Living shorelines are eco-friendly alternatives

Officials gather to celebrate Water Quality Month and highlight success of Lewes project
August 5, 2021

Story Location:
Canalfront Park
Lewes, DE 19958
United States

The first phase of the Lewes Canal living shoreline project near Canalfront Park has turned out to be so successful, another phase has been added.

Officials gathered along the canal Aug. 5 in celebration of National Water Quality Month to highlight the second phase of the project completed in June by the Partnership for the Delaware Estuary, in conjunction with Delaware Department of Natural Resources and Environmental Control, U.S. Fish and Wildlife Service, and the Delaware Living Shorelines Committee.

DNREC Secretary Shawn Garvin said the first phase of the project was monitored by DNREC's Wetland Monitoring and Assessment Program with successful results. He said the project retained 80 square meters of shoreline while the area adjacent to the project lost 50 square meters of shoreline.

Benefits of living shorelines

A living shoreline is an alternative to hardened bulkheads and rip-rap that serves to stabilize and reinforce shorelines to protect them from erosion while improving water quality, and restoring and enhancing fish, wildlife and wetlands.

The new portion of protected shoreline is located adjacent to an already existing 180-foot section of living shoreline constructed in 2014 behind the Lewes Little League ball field.

“Living shorelines are an innovative and environmentally friendly alternative that uses natural materials such as oyster shells,” Garvin said. “This project is a good example of the benefits living shorelines provide: pollutant filtering to improve water quality; habitat for animals, fish and birds; and protection from erosion and of infrastructure; as well as aesthetics for property owners.”

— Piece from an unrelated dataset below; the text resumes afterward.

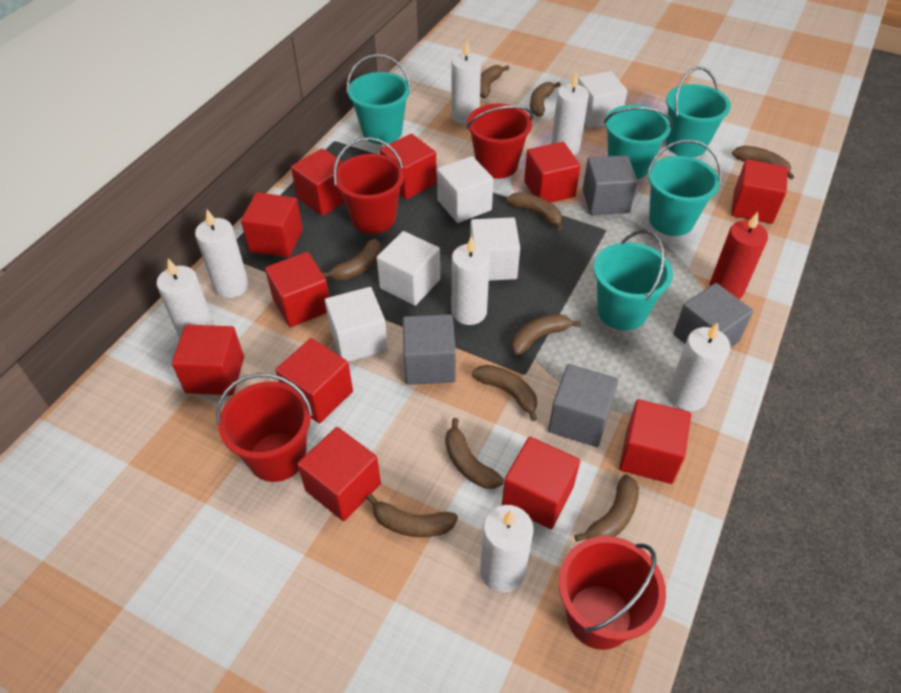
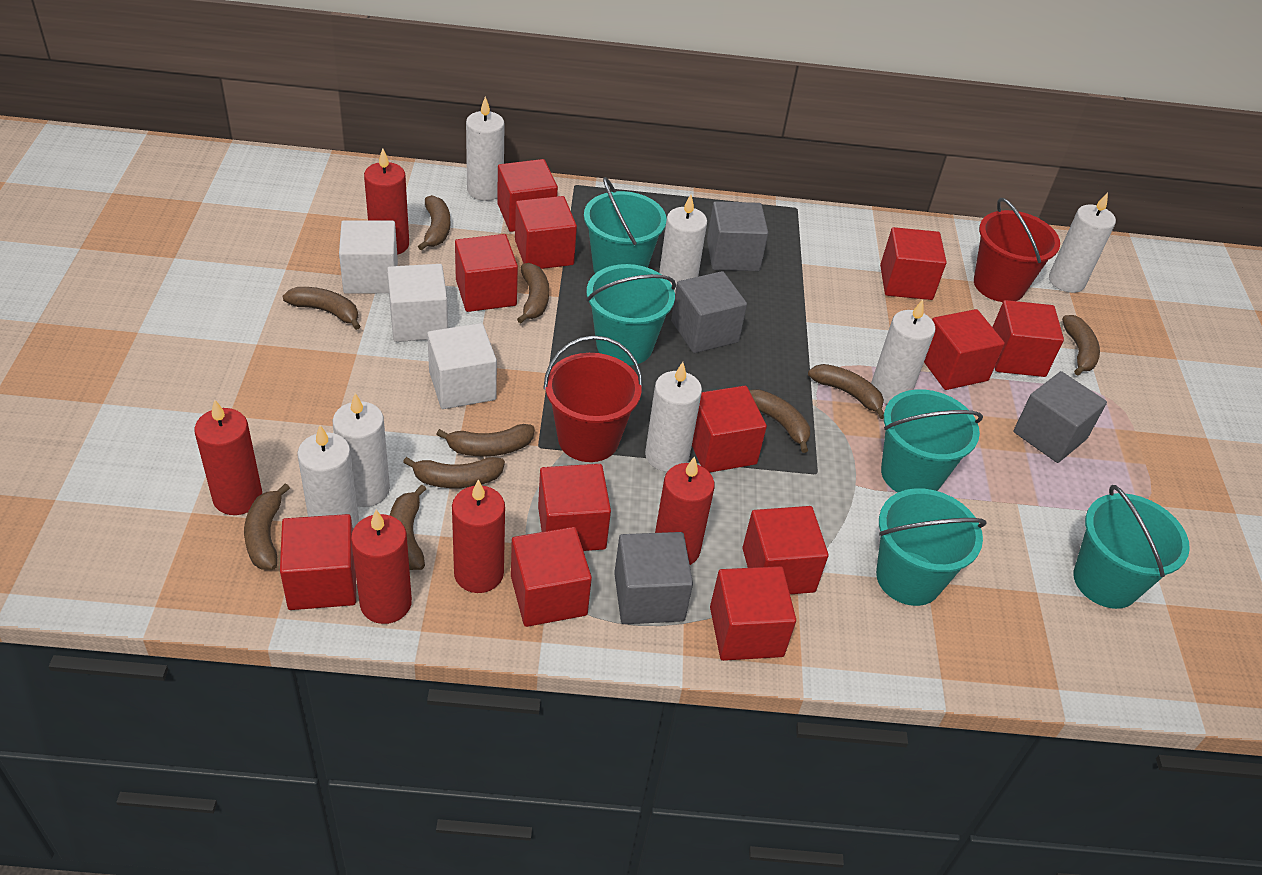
red bucket: 4 -> 2
red candle: 1 -> 5
red cube: 11 -> 12
white cube: 5 -> 3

The shoreline was constructed using natural materials, including coconut fiber coir logs and 1,300 bags of recycled oyster shells. A crew of 13 configured the oyster shell bags in long, wavy pyramid formations along the intertidal zone to reduce wave energy and allow wetland habitat restoration. The design includes breaks in the structure to allow tidal exchange, fish and fauna passage, and runoff outflow. This project will be monitored through a collaborative effort for several years to document increase of wetland size, and populations of ribbed mussels and oysters.

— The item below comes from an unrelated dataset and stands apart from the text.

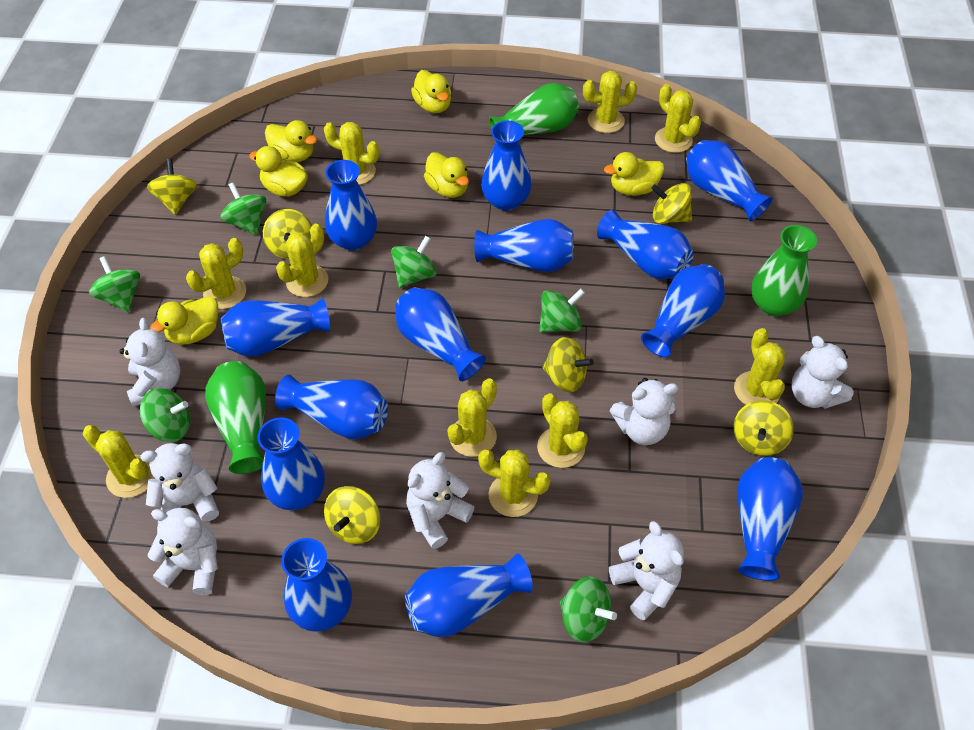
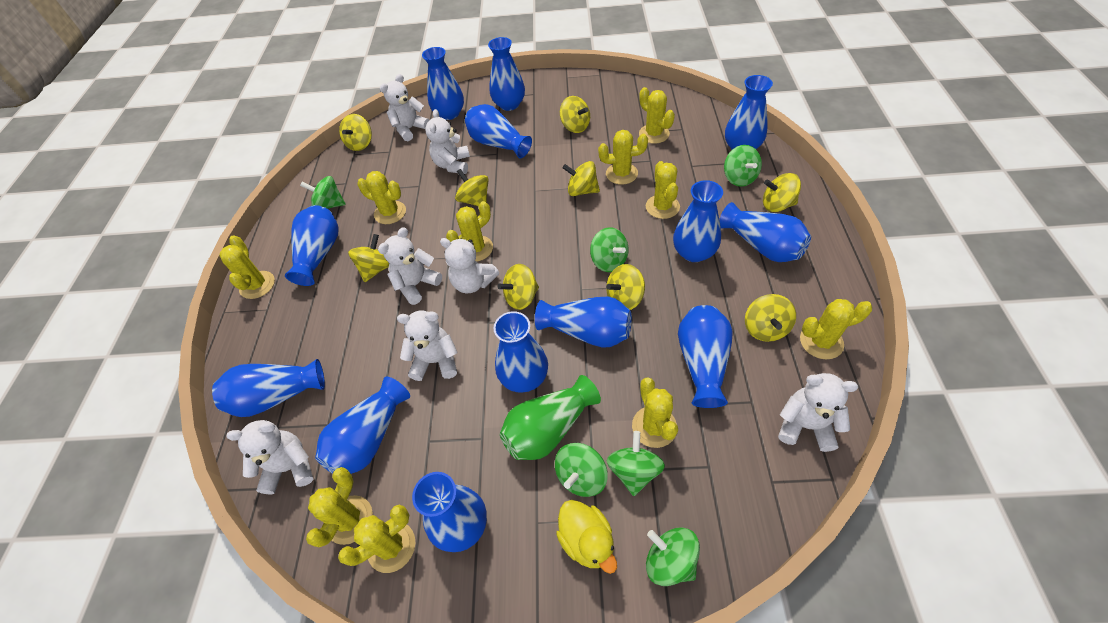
green vase: 3 -> 1
yellow duck: 6 -> 1
yellow spinning top: 6 -> 9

The oyster shells came from New Castle County restaurants through a Partnership for the Delaware Estuary recycling program.

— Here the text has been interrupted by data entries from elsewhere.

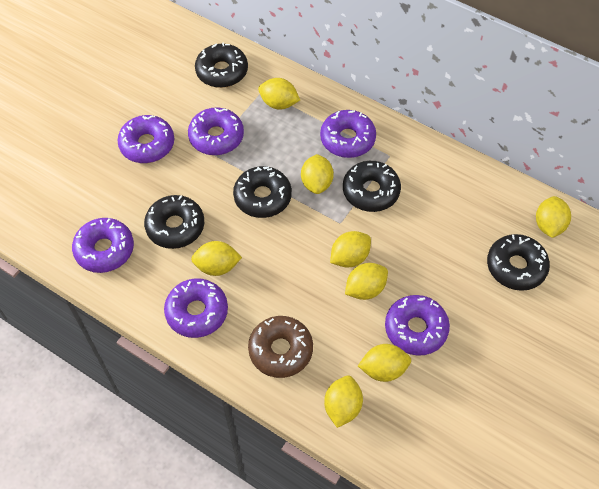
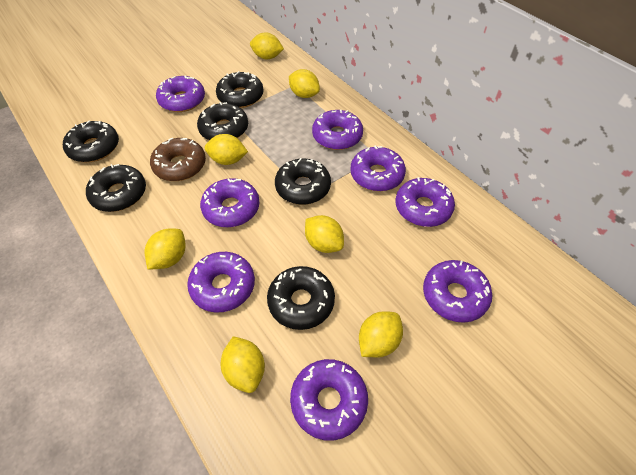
black donut: 5 -> 6
purple donut: 6 -> 8
yellow lemon: 8 -> 7

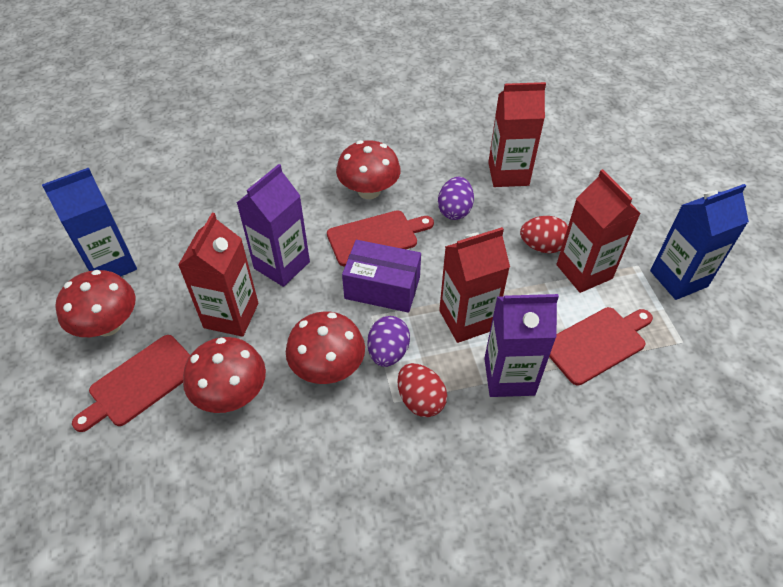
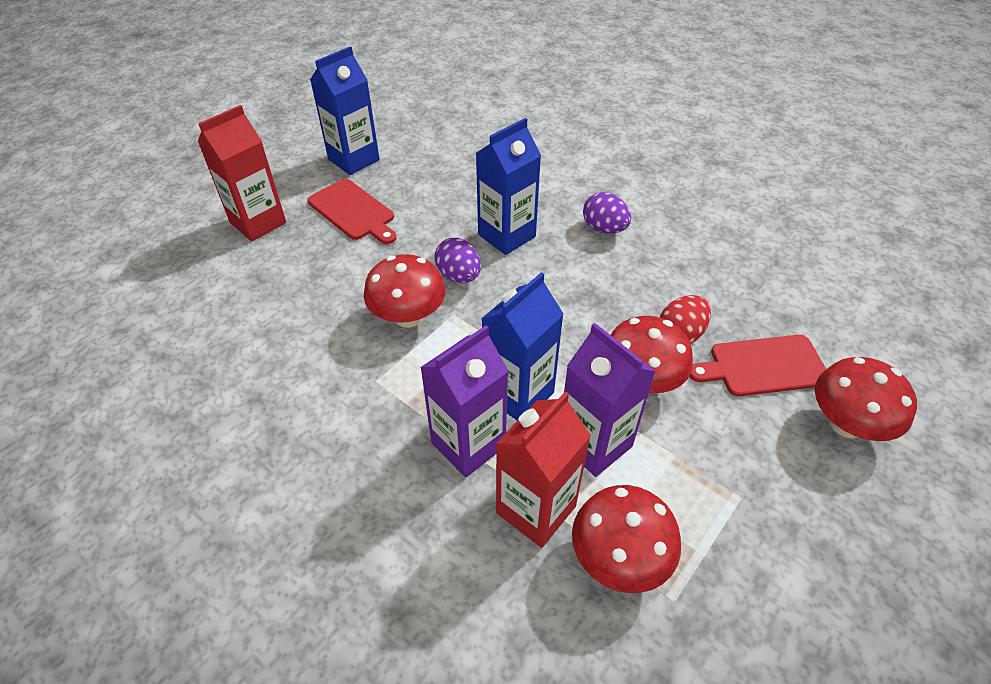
blue carton: 2 -> 3
purple box: 1 -> 0
red carton: 4 -> 2
red cutting board: 3 -> 2
red egg: 2 -> 1

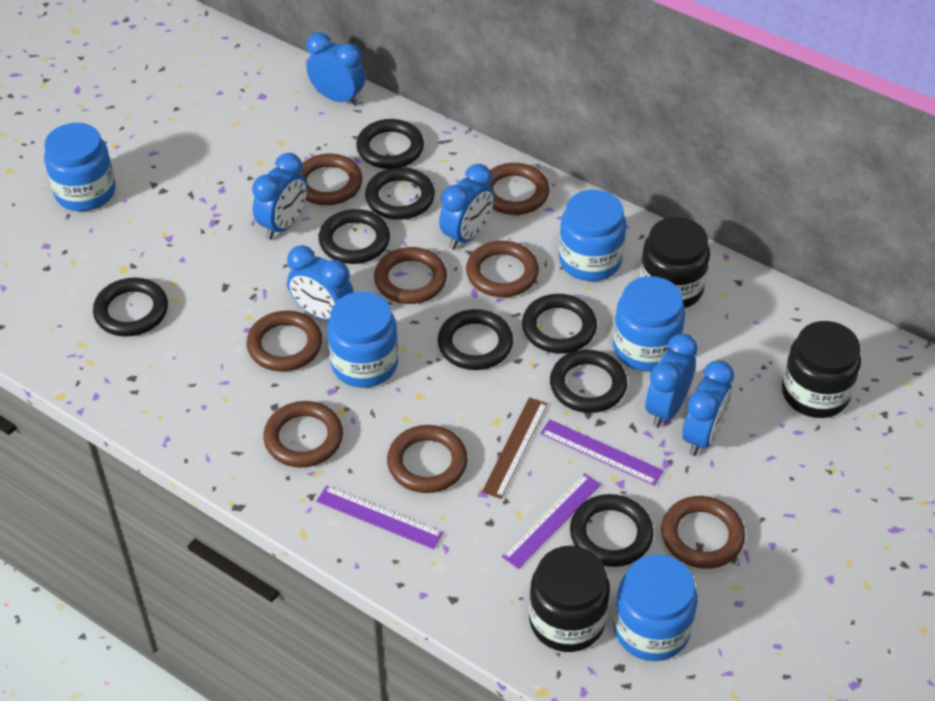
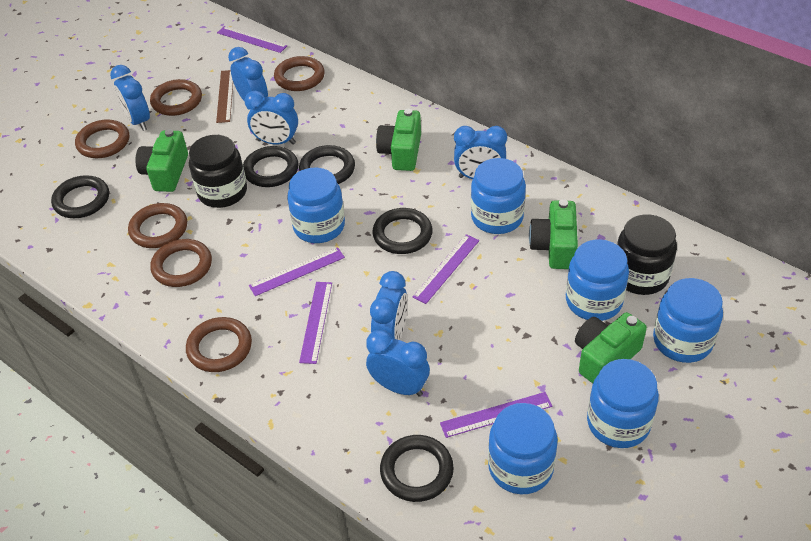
black jar: 3 -> 2
black ring: 8 -> 5
blue jar: 5 -> 6
brown ring: 8 -> 6
green camera: 0 -> 4
purple ruler: 3 -> 5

Property access and shoreline coordination were provided by Lewes Historical Society and the Overfalls Foundation.

Libby Owen, Lewes Historical Society board of trustees chair, said the society was excited to be a partner in the project. “Normally, we deal with buildings and artifacts, and not often get a chance to work with living things. This project does pertain to our mission to help preserve this region,” she said.

Lewes Mayor Ted Becker said the project further enhances the resiliency of the shoreline, which is a high priority for city officials.

Officials said the project is a launching point for developing more partnerships and solutions to support coastal restoration, as well as promoting green infrastructure efforts of the Delaware Living Shorelines Committee.

Money for landowners

DNREC and the Sussex Conservation District offer landowners a 50 percent cost-share program up to $5,000 for living shoreline projects anywhere in Delaware.